The future of metrics is social: Mixx Canada
Networked Insights account director says that to buy better campaigns, pay closer attention to social media.
Yesterday’s Mixx Canada conference, organized biannually by the Interactive Advertising Bureau of Canada (IAB Canada) closed with a talk from Toronto-based Networked Insights’ strategic account director Sarah Thompson.
Networked Insights offers tools to brands – like Blackberry and media cos, including Starcom MediaVest in the US – which use social media to gather data which is more relevant and faster than traditionally used data, says Thompson.
Thompson tells MiC that with Canadians spending seven hours a month on social media, using what they are saying to tap into their interests is a no-brainer and can allow media cos to buy cheaper and smarter campaigns by looking for things like the next big TV hit, rather than the expensive show the network is pushing.

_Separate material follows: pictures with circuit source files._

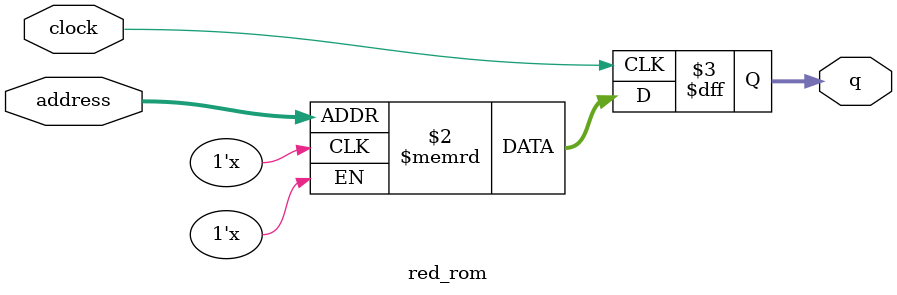
<source format=sv>
module red_rom (
	input logic clock,
	input logic [8:0] address,
	output logic [4:0] q
);

logic [4:0] memory [0:399] /* synthesis ram_init_file = "./red/red.mif" */;

always_ff @ (posedge clock) begin
	q <= memory[address];
end

endmodule

</source>
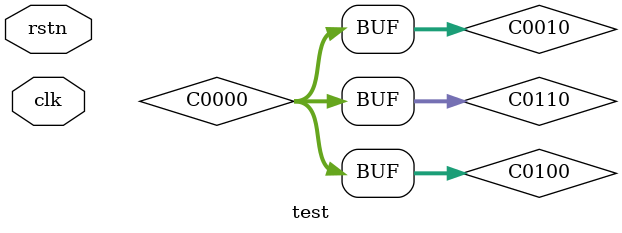
<source format=v>
module test(
clk,
rstn
);
input clk;
input rstn;
//laye 0
wire P0000,P0010,P0020,P0100,P0110,P0120,P0200,P0210,P0220;// 0:layer id , 1:x, 2:y, 3:c
wire P0001,P0011,P0021,P0101,P0111,P0121,P0201,P0211,P0221;
wire P0002,P0012,P0022,P0102,P0112,P0122,P0202,P0212,P0222;
//layer1
wire P1000;

wire W00000,W00010,W00020,W00100,W00110,W00120,W00200,W00210,W00220;
wire W00001,W00011,W00021,W00101,W00111,W00121,W00201,W00211,W00221;
wire W00002,W00012,W00022,W00102,W00112,W00122,W00202,W00212,W00222;
//0:layer id 1:weight kernal(out) 2:x  3:y  4:c(in)
(*DONT_TOUCH="true"*) wire signed [3:0]c00000,c01000,c02000;//0:layer id 1:seg number(in) 2:x  3:y  4:c(out)
reg signed [5:0]C0000,C0010,C0100,C0110;//0:layer id 1:x 2:y 3:c //6bit
wire A0000,A0010,A0100,A0110;// 0:layer id 1:x 2:y 3:c


DFF_save_fm DFF_P0(.clk(clk),.rstn(rstn),.reset_value(0),.q(P0000));
DFF_save_fm DFF_P1(.clk(clk),.rstn(rstn),.reset_value(1),.q(P0010));
DFF_save_fm DFF_P2(.clk(clk),.rstn(rstn),.reset_value(1),.q(P0020));
DFF_save_fm DFF_P3(.clk(clk),.rstn(rstn),.reset_value(0),.q(P0100));
DFF_save_fm DFF_P4(.clk(clk),.rstn(rstn),.reset_value(0),.q(P0110));
DFF_save_fm DFF_P5(.clk(clk),.rstn(rstn),.reset_value(1),.q(P0120));
DFF_save_fm DFF_P6(.clk(clk),.rstn(rstn),.reset_value(1),.q(P0200));
DFF_save_fm DFF_P7(.clk(clk),.rstn(rstn),.reset_value(1),.q(P0210));
DFF_save_fm DFF_P8(.clk(clk),.rstn(rstn),.reset_value(1),.q(P0220));

DFF_save_fm DFF_P9(.clk(clk),.rstn(rstn),.reset_value(1),.q(P0001));
DFF_save_fm DFF_P10(.clk(clk),.rstn(rstn),.reset_value(1),.q(P0011));
DFF_save_fm DFF_P11(.clk(clk),.rstn(rstn),.reset_value(1),.q(P0021));
DFF_save_fm DFF_P12(.clk(clk),.rstn(rstn),.reset_value(0),.q(P0101));
DFF_save_fm DFF_P13(.clk(clk),.rstn(rstn),.reset_value(0),.q(P0111));
DFF_save_fm DFF_P14(.clk(clk),.rstn(rstn),.reset_value(0),.q(P0121));
DFF_save_fm DFF_P15(.clk(clk),.rstn(rstn),.reset_value(1),.q(P0201));
DFF_save_fm DFF_P16(.clk(clk),.rstn(rstn),.reset_value(0),.q(P0211));
DFF_save_fm DFF_P17(.clk(clk),.rstn(rstn),.reset_value(0),.q(P0221));

DFF_save_fm DFF_P18(.clk(clk),.rstn(rstn),.reset_value(1),.q(P0002));
DFF_save_fm DFF_P19(.clk(clk),.rstn(rstn),.reset_value(1),.q(P0012));
DFF_save_fm DFF_P20(.clk(clk),.rstn(rstn),.reset_value(1),.q(P0022));
DFF_save_fm DFF_P21(.clk(clk),.rstn(rstn),.reset_value(0),.q(P0102));
DFF_save_fm DFF_P22(.clk(clk),.rstn(rstn),.reset_value(0),.q(P0112));
DFF_save_fm DFF_P23(.clk(clk),.rstn(rstn),.reset_value(0),.q(P0122));
DFF_save_fm DFF_P24(.clk(clk),.rstn(rstn),.reset_value(0),.q(P0202));
DFF_save_fm DFF_P25(.clk(clk),.rstn(rstn),.reset_value(0),.q(P0212));
DFF_save_fm DFF_P26(.clk(clk),.rstn(rstn),.reset_value(1),.q(P0222));


DFF_save_fm DFF_W0(.clk(clk),.rstn(rstn),.reset_value(0),.q(W00000));
DFF_save_fm DFF_W1(.clk(clk),.rstn(rstn),.reset_value(1),.q(W00010));
DFF_save_fm DFF_W2(.clk(clk),.rstn(rstn),.reset_value(1),.q(W00020));
DFF_save_fm DFF_W3(.clk(clk),.rstn(rstn),.reset_value(0),.q(W00100));
DFF_save_fm DFF_W4(.clk(clk),.rstn(rstn),.reset_value(0),.q(W00110));
DFF_save_fm DFF_W5(.clk(clk),.rstn(rstn),.reset_value(1),.q(W00120));
DFF_save_fm DFF_W6(.clk(clk),.rstn(rstn),.reset_value(1),.q(W00200));
DFF_save_fm DFF_W7(.clk(clk),.rstn(rstn),.reset_value(1),.q(W00210));
DFF_save_fm DFF_W8(.clk(clk),.rstn(rstn),.reset_value(1),.q(W00220));

DFF_save_fm DFF_W9(.clk(clk),.rstn(rstn),.reset_value(1),.q(W00001));
DFF_save_fm DFF_W10(.clk(clk),.rstn(rstn),.reset_value(1),.q(W00011));
DFF_save_fm DFF_W11(.clk(clk),.rstn(rstn),.reset_value(1),.q(W00021));
DFF_save_fm DFF_W12(.clk(clk),.rstn(rstn),.reset_value(0),.q(W00101));
DFF_save_fm DFF_W13(.clk(clk),.rstn(rstn),.reset_value(0),.q(W00111));
DFF_save_fm DFF_W14(.clk(clk),.rstn(rstn),.reset_value(0),.q(W00121));
DFF_save_fm DFF_W15(.clk(clk),.rstn(rstn),.reset_value(1),.q(W00201));
DFF_save_fm DFF_W16(.clk(clk),.rstn(rstn),.reset_value(0),.q(W00211));
DFF_save_fm DFF_W17(.clk(clk),.rstn(rstn),.reset_value(0),.q(W00221));

DFF_save_fm DFF_W18(.clk(clk),.rstn(rstn),.reset_value(1),.q(W00002));
DFF_save_fm DFF_W19(.clk(clk),.rstn(rstn),.reset_value(1),.q(W00012));
DFF_save_fm DFF_W20(.clk(clk),.rstn(rstn),.reset_value(1),.q(W00022));
DFF_save_fm DFF_W21(.clk(clk),.rstn(rstn),.reset_value(0),.q(W00102));
DFF_save_fm DFF_W22(.clk(clk),.rstn(rstn),.reset_value(0),.q(W00112));
DFF_save_fm DFF_W23(.clk(clk),.rstn(rstn),.reset_value(0),.q(W00122));
DFF_save_fm DFF_W24(.clk(clk),.rstn(rstn),.reset_value(0),.q(W00202));
DFF_save_fm DFF_W25(.clk(clk),.rstn(rstn),.reset_value(0),.q(W00212));
DFF_save_fm DFF_W26(.clk(clk),.rstn(rstn),.reset_value(1),.q(W00222));

ninexnine_unit ninexnine_unit_0(
                .clk(clk),
                .rstn(rstn),
				.a0(P0000),	
				.a1(P0010),
				.a2(P0020),
				.a3(P0100),
				.a4(P0110),
				.a5(P0120),
				.a6(P0200),
				.a7(P0210),
				.a8(P0220),
				.b0(W00000),
				.b1(W00010),
				.b2(W00020),
				.b3(W00100),
				.b4(W00110),
				.b5(W00120),
				.b6(W00200),
				.b7(W00210),
				.b8(W00220),
				.c(c00000)
);


ninexnine_unit ninexnine_unit_1(
                .clk(clk),
                .rstn(rstn),
				.a0(P0001),	
				.a1(P0011),
				.a2(P0021),
				.a3(P0101),
				.a4(P0111),
				.a5(P0121),
				.a6(P0201),
				.a7(P0211),
				.a8(P0221),
				.b0(W00001),
				.b1(W00011),
				.b2(W00021),
				.b3(W00101),
				.b4(W00111),
				.b5(W00121),
				.b6(W00201),
				.b7(W00211),
				.b8(W00221),
				.c(c01000)
);

ninexnine_unit ninexnine_unit_2(
                .clk(clk),
                .rstn(rstn),
				.a0(P0002),	
				.a1(P0012),
				.a2(P0022),
				.a3(P0102),
				.a4(P0112),
				.a5(P0122),
				.a6(P0202),
				.a7(P0212),
				.a8(P0222),
				.b0(W00002),
				.b1(W00012),
				.b2(W00022),
				.b3(W00102),
				.b4(W00112),
				.b5(W00122),
				.b6(W00202),
				.b7(W00212),
				.b8(W00222),
				.c(c02000)
				
);

always@(posedge clk)  C0000<=c00000+c01000+c02000;//6 bit
assign C0100=C0000;
assign C0010=C0000;
assign C0110=C0000;

assign A0000=(C0000>=0)?1:0;
assign A0100=(C0100>=0)?1:0;
assign A0010=(C0010>=0)?1:0;
assign A0110=(C0110>=0)?1:0;
maxpool maxpool_0(
                .clk(clk),
                .rstn(rstn),
				.a0(A0000),
				.a1(A0100),
				.a2(A0010),
				.a3(A0110),
				.p(P1000)
				
				
);

endmodule
</source>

She used the example of Networked Insights’ client, Blackberry, which was locked out of working with the NFL last year but ended up buying time on AMC’s The Walking Dead for half the price it would have paid, based on social media intelligence insights on who was talking about the product.
“There is a lot of media buy waste, a lot of money that is being thrown at things by hoping and praying,” she says. “Let’s be a bit more efficient and a bit more informed. Let’s optimize media dollars and start putting them in the right places. Media cos are missing a lot of consumer data right now, a lot of intelligence. People are speaking with their voices all the time. Instead of just monitoring it, let’s start listening to it. Start acting on it.”
Canadian media co staffers in the audience expressed concerns about using social media tools like the ones from Networked Insights to glean consumer insights north of the border, because of our smaller audience. Thompson says the information is there, it’s just a matter of Canadian companies wanting to use it, noting that though she is based in Toronto, 90% of her work is currently done in the US.
“Media cos need to have the appetite to start questioning old methodologies,” she says. “The lower use here might have something to do with Canada being a conservative country itself, we are typically the fast followers, not the first to adopt new methods.”
Thompson says the key to getting Canadian companies onside with the social media intelligence tools is awareness.
“I think companies still see their social media involvement as having a social community manager, but they don’t understand the amount of consumer data that is available about brands and products,” she says. “I don’t think they know that they can find out people who watch a particular show [about cake] really like cake, and talk about cake all the time online. And that they can find out about that information in real time. If you are looking at other data sources you are looking at data that was probably good two months ago, what is good right now? I don’t know about you, but my tastes change all the time.”